══ SOURCE DATA ══
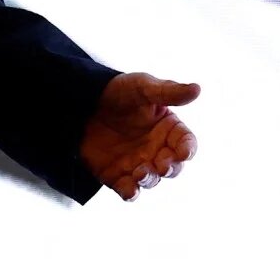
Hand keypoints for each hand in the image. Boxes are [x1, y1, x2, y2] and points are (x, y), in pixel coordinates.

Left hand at [80, 72, 199, 201]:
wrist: (82, 102)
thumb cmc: (117, 91)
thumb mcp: (142, 87)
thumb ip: (168, 91)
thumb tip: (197, 89)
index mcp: (168, 129)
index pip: (186, 143)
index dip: (188, 149)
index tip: (184, 152)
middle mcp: (157, 149)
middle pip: (173, 167)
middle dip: (170, 168)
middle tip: (162, 164)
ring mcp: (138, 163)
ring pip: (152, 180)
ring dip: (150, 179)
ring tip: (141, 172)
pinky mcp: (118, 175)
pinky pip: (128, 189)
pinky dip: (130, 192)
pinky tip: (130, 190)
═══
Would you copy out the material above exactly, without the pictures in it?

[SOLUTION TO THIS EXERCISE]
Hand keypoints for each hand in the image. Boxes are [x1, y1, x2, y2] and points are (x, y), in pixel coordinates.

Left hand at [80, 72, 199, 201]:
wrist: (82, 102)
thumb cmc: (117, 91)
thumb mcp: (142, 87)
thumb ip: (168, 91)
thumb tip: (197, 89)
index mcp: (168, 129)
index pip: (186, 143)
index dip: (188, 149)
index tip: (184, 152)
middle mcp: (157, 149)
middle pip: (173, 167)
middle dip: (170, 168)
middle tip: (162, 164)
ring mcp: (138, 163)
ring pip: (152, 180)
ring dip: (150, 179)
ring tip: (141, 172)
pinky mcp: (118, 175)
pinky pip: (128, 189)
pinky dip: (130, 192)
pinky tip: (130, 190)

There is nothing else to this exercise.